▸ Task directions
Could you restate all of the records below exactly, with the pictures left out?

+===+

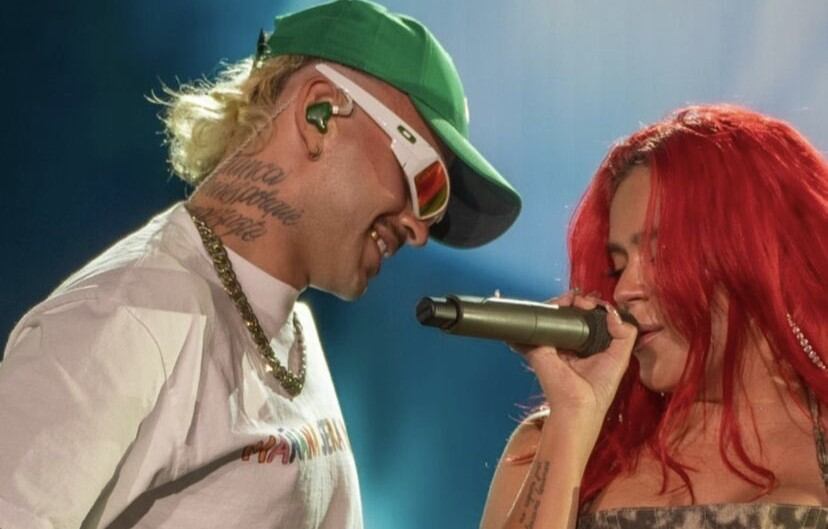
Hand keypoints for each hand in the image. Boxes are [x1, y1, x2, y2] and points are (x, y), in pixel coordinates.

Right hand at [511, 290, 636, 420]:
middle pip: (569, 313)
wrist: (579, 405)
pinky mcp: (538, 345)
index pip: (586, 319)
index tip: (595, 304)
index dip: (591, 307)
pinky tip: (554, 306)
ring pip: (553, 314)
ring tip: (571, 300)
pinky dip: (540, 312)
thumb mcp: (620, 358)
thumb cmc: (598, 390)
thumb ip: (625, 334)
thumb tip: (613, 312)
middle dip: (576, 300)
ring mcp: (552, 343)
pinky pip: (536, 323)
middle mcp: (568, 343)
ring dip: (561, 302)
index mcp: (586, 346)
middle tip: (583, 300)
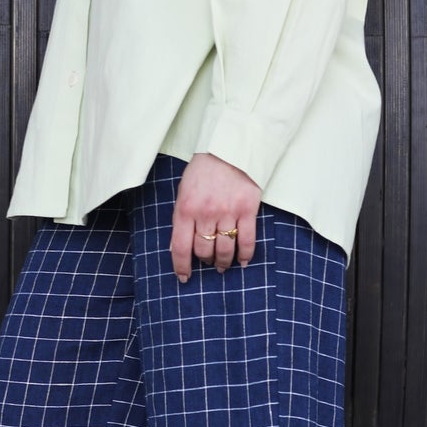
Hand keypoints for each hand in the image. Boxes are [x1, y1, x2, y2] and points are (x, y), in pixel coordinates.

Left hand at [169, 152, 260, 281]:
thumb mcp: (183, 192)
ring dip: (223, 261)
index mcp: (185, 209)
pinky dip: (244, 255)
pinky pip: (247, 241)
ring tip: (223, 264)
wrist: (229, 149)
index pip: (180, 247)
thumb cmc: (203, 171)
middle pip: (203, 251)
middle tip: (208, 262)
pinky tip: (242, 262)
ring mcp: (228, 213)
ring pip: (224, 249)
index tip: (184, 277)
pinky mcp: (247, 210)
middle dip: (205, 261)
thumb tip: (179, 247)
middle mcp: (206, 213)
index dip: (182, 266)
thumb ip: (181, 218)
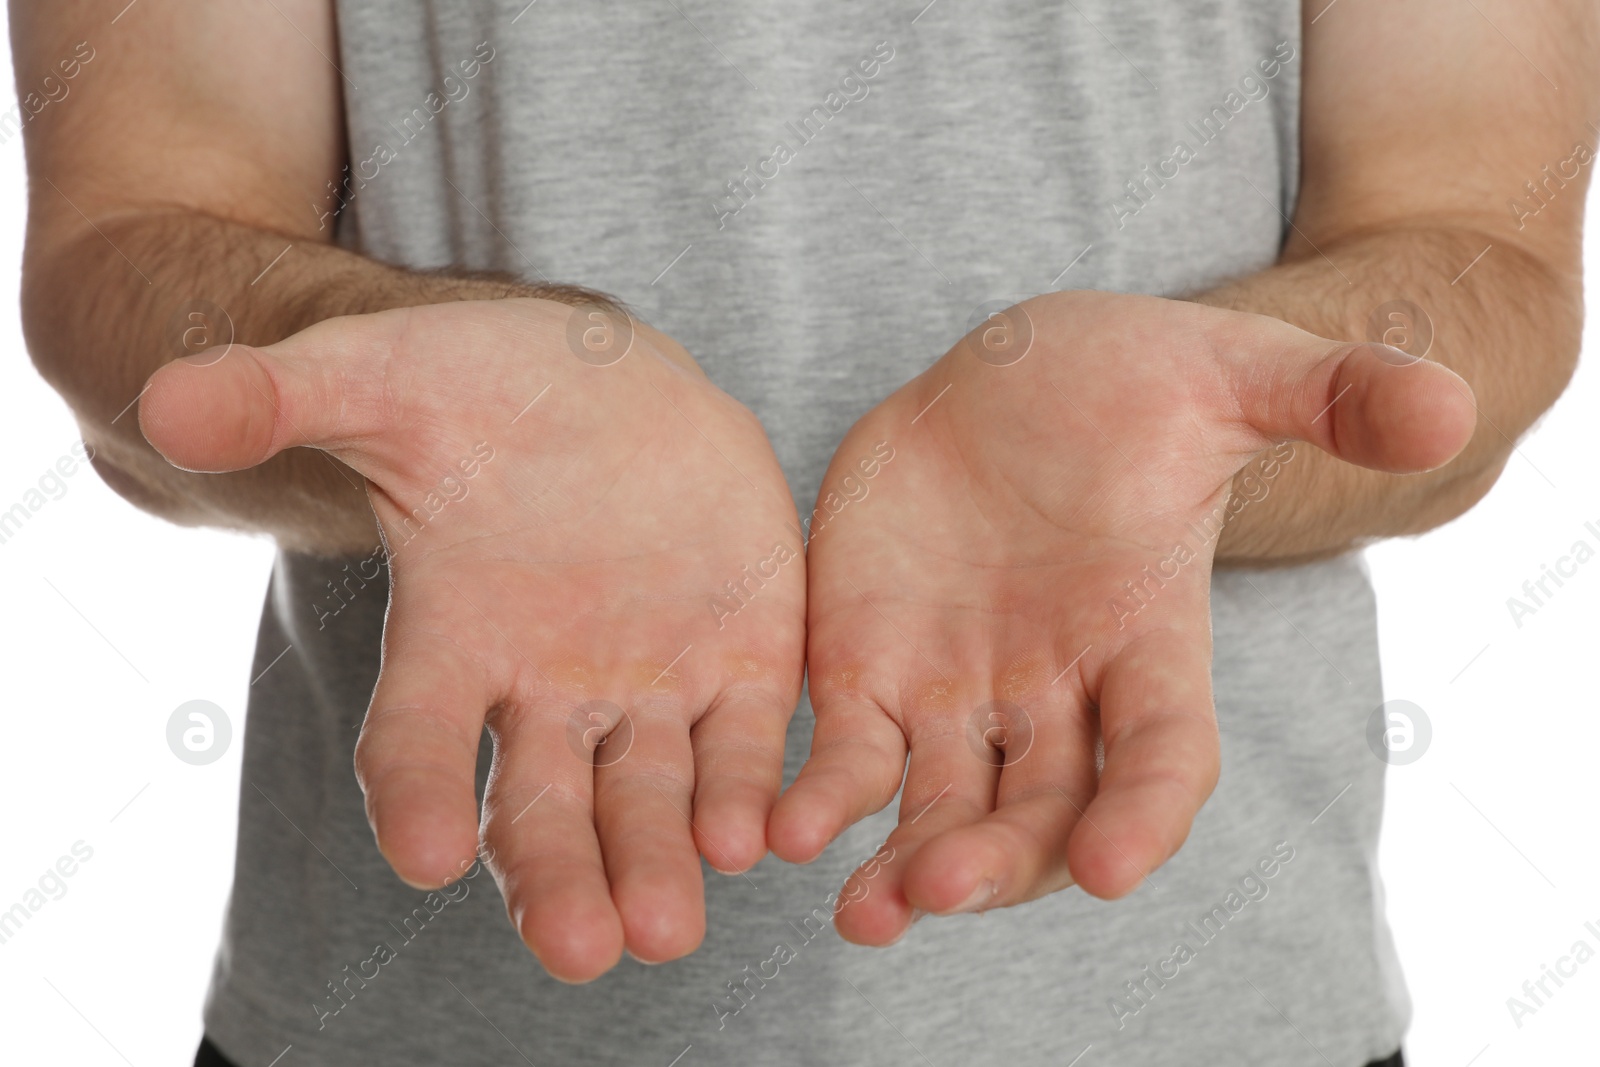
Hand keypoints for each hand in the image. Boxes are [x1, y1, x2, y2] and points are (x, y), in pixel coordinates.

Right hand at [140, 297, 805, 979]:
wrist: (598, 388)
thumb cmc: (468, 390)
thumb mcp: (373, 379)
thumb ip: (277, 397)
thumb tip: (163, 403)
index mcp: (451, 642)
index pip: (415, 740)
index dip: (415, 795)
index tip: (423, 853)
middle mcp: (546, 688)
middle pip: (543, 806)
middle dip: (557, 877)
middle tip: (580, 950)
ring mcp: (649, 680)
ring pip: (651, 793)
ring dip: (660, 861)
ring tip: (668, 927)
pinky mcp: (742, 655)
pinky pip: (746, 734)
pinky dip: (750, 785)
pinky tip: (759, 833)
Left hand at [768, 290, 1474, 943]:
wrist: (1017, 385)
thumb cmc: (1136, 381)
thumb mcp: (1234, 369)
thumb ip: (1333, 395)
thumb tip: (1454, 409)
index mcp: (1147, 638)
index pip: (1164, 754)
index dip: (1147, 813)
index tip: (1116, 869)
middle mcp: (1056, 691)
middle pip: (1042, 810)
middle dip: (1001, 857)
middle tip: (940, 890)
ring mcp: (959, 689)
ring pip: (939, 805)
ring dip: (904, 863)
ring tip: (862, 907)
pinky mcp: (870, 666)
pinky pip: (845, 751)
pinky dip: (815, 794)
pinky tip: (776, 825)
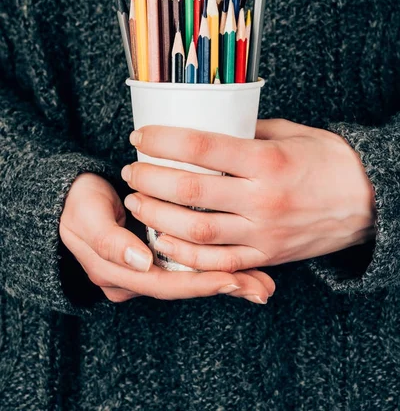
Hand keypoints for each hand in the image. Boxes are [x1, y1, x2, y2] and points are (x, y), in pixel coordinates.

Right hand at [60, 173, 273, 303]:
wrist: (67, 200)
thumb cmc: (78, 204)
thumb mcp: (87, 218)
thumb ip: (110, 240)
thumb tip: (141, 263)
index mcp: (118, 276)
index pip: (166, 285)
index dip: (200, 284)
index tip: (233, 279)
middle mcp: (137, 279)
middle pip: (186, 287)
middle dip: (224, 287)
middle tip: (261, 289)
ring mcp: (147, 269)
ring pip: (191, 278)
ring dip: (227, 280)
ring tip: (263, 285)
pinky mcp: (157, 255)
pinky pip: (190, 264)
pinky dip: (216, 265)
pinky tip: (245, 267)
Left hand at [121, 119, 375, 272]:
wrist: (370, 203)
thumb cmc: (330, 160)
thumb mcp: (292, 133)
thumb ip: (248, 130)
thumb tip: (208, 125)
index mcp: (268, 161)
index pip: (201, 146)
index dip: (163, 140)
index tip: (141, 136)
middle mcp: (262, 198)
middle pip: (190, 189)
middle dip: (150, 178)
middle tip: (131, 170)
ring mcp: (264, 232)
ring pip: (196, 230)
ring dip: (158, 215)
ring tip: (136, 201)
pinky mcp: (267, 255)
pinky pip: (217, 262)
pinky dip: (184, 253)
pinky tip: (162, 238)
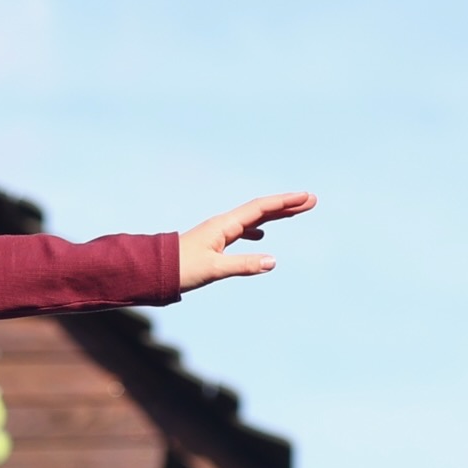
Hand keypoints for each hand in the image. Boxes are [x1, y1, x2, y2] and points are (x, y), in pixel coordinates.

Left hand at [180, 190, 316, 289]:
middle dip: (287, 205)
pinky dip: (256, 231)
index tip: (306, 197)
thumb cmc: (181, 269)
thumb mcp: (214, 269)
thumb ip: (243, 265)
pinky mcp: (215, 243)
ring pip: (253, 220)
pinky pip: (242, 232)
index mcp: (224, 226)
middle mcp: (223, 225)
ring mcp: (219, 233)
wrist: (155, 271)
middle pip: (261, 210)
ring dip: (275, 216)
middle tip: (312, 200)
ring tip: (295, 213)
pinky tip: (262, 239)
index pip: (261, 209)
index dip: (284, 202)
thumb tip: (273, 261)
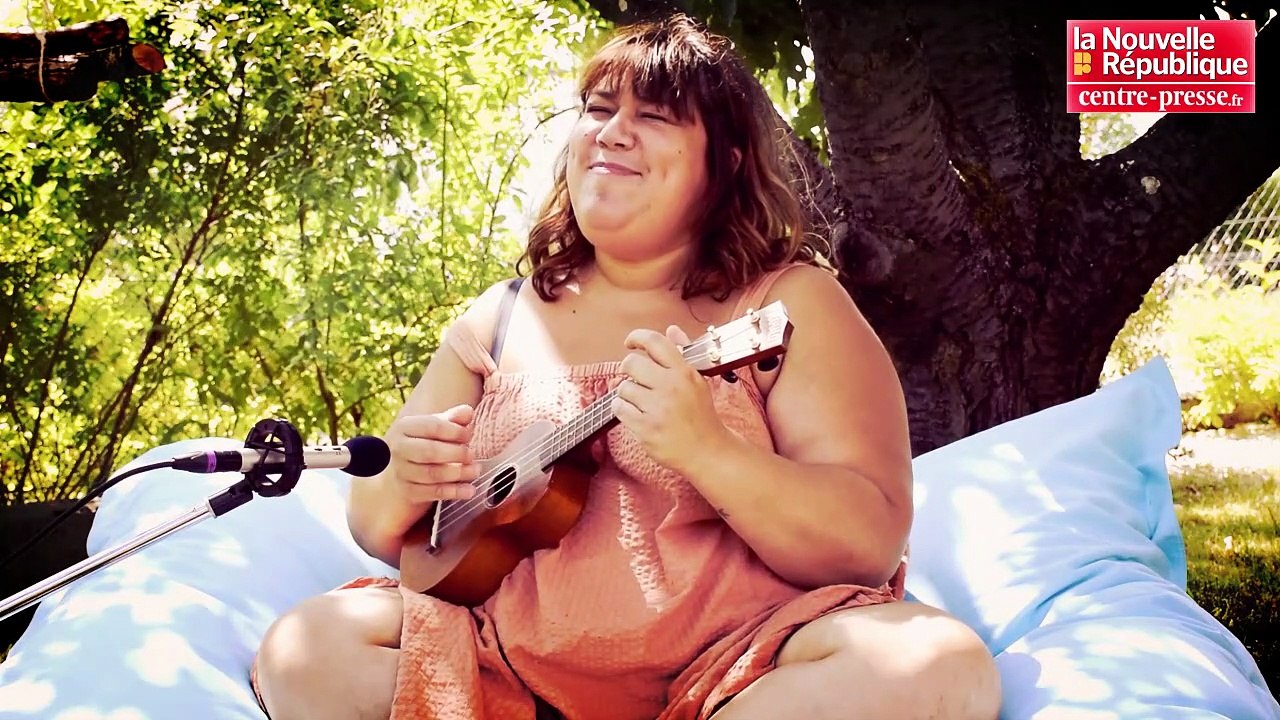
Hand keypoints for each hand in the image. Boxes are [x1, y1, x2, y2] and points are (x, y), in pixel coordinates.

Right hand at [384, 404, 480, 503]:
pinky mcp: (408, 491)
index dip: (455, 431)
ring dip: (458, 473)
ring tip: (475, 470)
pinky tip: (469, 489)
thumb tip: (468, 412)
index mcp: (405, 427)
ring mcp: (402, 471)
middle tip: (472, 455)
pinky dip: (454, 492)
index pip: (432, 426)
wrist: (401, 469)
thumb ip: (453, 419)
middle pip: (430, 451)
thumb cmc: (424, 443)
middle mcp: (399, 448)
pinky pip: (433, 492)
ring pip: (432, 474)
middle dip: (457, 454)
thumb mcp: (436, 426)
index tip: (469, 435)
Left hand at [612, 325, 731, 475]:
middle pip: (631, 363)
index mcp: (684, 372)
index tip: (630, 343)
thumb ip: (682, 353)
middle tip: (636, 379)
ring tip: (641, 402)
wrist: (707, 451)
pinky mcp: (646, 428)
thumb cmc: (701, 415)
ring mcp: (658, 408)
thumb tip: (671, 330)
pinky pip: (619, 408)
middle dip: (629, 370)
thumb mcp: (697, 381)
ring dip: (627, 394)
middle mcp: (671, 387)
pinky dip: (622, 410)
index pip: (655, 342)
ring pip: (623, 387)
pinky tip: (635, 414)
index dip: (637, 337)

+===+

▸ Exercise solution
Hand keypoints for each hand in the image. Boxes are [x1, y1, x2, y2] and points are (x, y), in pixel coordinates.

Right hand at [511, 290, 636, 420]:
middle pip: (569, 313)
wrist: (579, 405)
pinky mcp: (538, 345)
index pip: (586, 319)
index tip: (595, 304)
index dip: (591, 307)
pinky tip: (554, 306)
ring pip: (553, 314)
ring tip: (571, 300)
pinky dip: (540, 312)
thumb mcp: (620, 358)
thumb cmc: (598, 390)
thumb ip: (625, 334)
thumb tip: (613, 312)
middle dip: (576, 300)
ring mcp: (552, 343)
pinky pip: (536, 323)
middle mcp: (568, 343)
ring dip: (561, 302)
index mcp: (586, 346)
middle tip: (583, 300)
Hand keypoints for each hand in the image. Boxes are [x1, y1, x2, y2] and points are (x, y), in pixel coordinates.

Left hand at [169, 152, 260, 281]:
thumb mcp: (183, 192)
ring dip: (223, 261)
index mcp: (185, 209)
pinky dip: (244, 255)
pinky pip: (247, 241)
ring tip: (223, 264)
wrist: (229, 149)
index pip: (180, 247)
thumb cmc: (203, 171)
middle pip: (203, 251)
middle tip: (208, 262)
pinky tip: (242, 262)
ring mcp: (228, 213)
ring pip: (224, 249)
index tip: (184, 277)
pinky mcp: (247, 210)
middle dip: (205, 261)
thumb tip: (179, 247)
middle mcp: (206, 213)
index dip: (182, 266)
thumb ip: (181, 218)
Hand keypoints for each hand in the image. Boxes are [x1, y1, x2, y2] and points are (x, y), in pixel coordinates.

Right hand at [140, 297, 805, 979]:
wrist: (598, 388)
thumb cmc: (468, 390)
thumb mcp: (373, 379)
thumb ip: (277, 397)
thumb tip: (163, 403)
index mcp: (451, 642)
index pip: (415, 740)
index dip: (415, 795)
index tip: (423, 853)
middle mcp: (546, 688)
middle pip: (543, 806)
middle dip: (557, 877)
middle tip: (580, 950)
ring mcp: (649, 680)
ring pip: (651, 793)
ring dip: (660, 861)
ring tip: (668, 927)
pinky mcp: (742, 655)
pinky pip: (746, 734)
pinky dip: (750, 785)
pinky tip: (759, 833)
Left hand at [768, 290, 1474, 943]:
wrist: (1017, 385)
thumb cmc: (1136, 381)
thumb mcp: (1234, 369)
thumb ip: (1333, 395)
thumb tip: (1454, 409)
index mcp: (1147, 638)
index pip: (1164, 754)
index dip: (1147, 813)
index tip: (1116, 869)
middle mcp: (1056, 691)
middle pip: (1042, 810)
middle dip: (1001, 857)
middle tip: (940, 890)
ring mcp: (959, 689)
ring pip: (939, 805)
ring dip: (904, 863)
ring tip: (862, 907)
pinky mcp: (870, 666)
pinky pip: (845, 751)
pinky dip: (815, 794)
pinky tip: (776, 825)
Hand keypoints for each hand in the image. Boxes are [x1, y1, x2, y2] and points are (x, y), in pixel coordinates.

Right hand at [60, 173, 273, 303]:
wrist: (67, 200)
thumb cmc: (78, 204)
thumb mcp: (87, 218)
thumb ip: (110, 240)
thumb tip: (141, 263)
index mcp: (118, 276)
index pip: (166, 285)
index dip: (200, 284)
index tip: (233, 279)
middle mcp: (137, 279)
middle pip: (186, 287)
middle dip: (224, 287)
middle tip: (261, 289)
ring mcp: (147, 269)
ring pip: (191, 278)
ring dip: (227, 280)
ring tip: (263, 285)
pinky mcp: (157, 255)
pinky pip: (190, 264)
pinky dip: (216, 265)
pinky tip: (245, 267)
Left hand at [121, 119, 375, 272]:
wrist: (370, 203)
thumb cmc: (330, 160)
thumb mcp: (292, 133)
thumb ip: (248, 130)
thumb tip: (208, 125)
index mcp: (268, 161)
index pip: (201, 146)
index dip: (163, 140)
index tip: (141, 136)
middle mcp: (262, 198)
middle pip: (190, 189)
middle dip: (150, 178)
middle tip: (131, 170)
ring mcp: (264, 232)
ring pip: (196, 230)
ring dip: (158, 215)
ring tip: (136, 201)
pinky mcp: (267, 255)
pinky pip: (217, 262)
pinky dip: (184, 253)
pinky tip: (162, 238)
Hand keypoints for each hand in the image. Boxes are [x1, y1, x2, y2] and points are (x, y), in pixel coordinates.

Left hand at [180, 190, 316, 289]:
middle dip: (287, 205)
pinky dip: (256, 231)
index tip: (306, 197)
thumb cmc: (181, 269)
thumb mcp: (214, 269)
thumb ip: (243, 265)
pinky mcp: (215, 243)
ring pip: (253, 220)
pinky pip: (242, 232)
index mcp: (224, 226)
middle mcp: (223, 225)
ring mcp: (219, 233)
wrist: (155, 271)
middle pip: (261, 210)
ring dip: (275, 216)
middle tip: (312, 200)
ring tip: (295, 213)
pinky tip: (262, 239)
index pip: (261, 209)
index dip: (284, 202)
thumb tip: (273, 261)
Hand keypoints for each hand in the image. Boxes are [x1, y1, x2, y2] and points are (x, y), in pixel coordinates.

Right hand at [384, 404, 480, 503]:
pinky mcp: (408, 491)
index dip: (455, 431)
ring dip: (458, 473)
ring tip: (475, 470)
pinky tip: (469, 489)
thumb tip: (468, 412)
index mcp: (405, 427)
ring mcp: (402, 471)
middle tip: (472, 455)
pinky dip: (454, 492)
index pip: (432, 426)
wrist: (401, 469)
thumb ip: (453, 419)
middle pip: (430, 451)
thumb cmc: (424, 443)
middle mcp: (399, 448)
pinky pip: (433, 492)
ring pip: (432, 474)
middle dip: (457, 454)
thumb mcp: (436, 426)
index tip: (469, 435)
Left hand at [612, 325, 731, 475]:
middle pip: (631, 363)
index mcp: (684, 372)
index tip: (630, 343)
thumb ip: (682, 353)
middle tip: (636, 379)
ring tip: (641, 402)
wrist: (707, 451)
pinky mcp: (646, 428)
thumb cmc: (701, 415)
ring mcp: (658, 408)
thumb tip: (671, 330)
pinky pip: (619, 408)
middle dip: (629, 370)
thumb mcp: (697, 381)
ring dip: (627, 394)
middle mcp: (671, 387)
pinky dip: (622, 410)
index pip: (655, 342)
ring pip: (623, 387)
pinky tip: (635, 414)
index dip: (637, 337)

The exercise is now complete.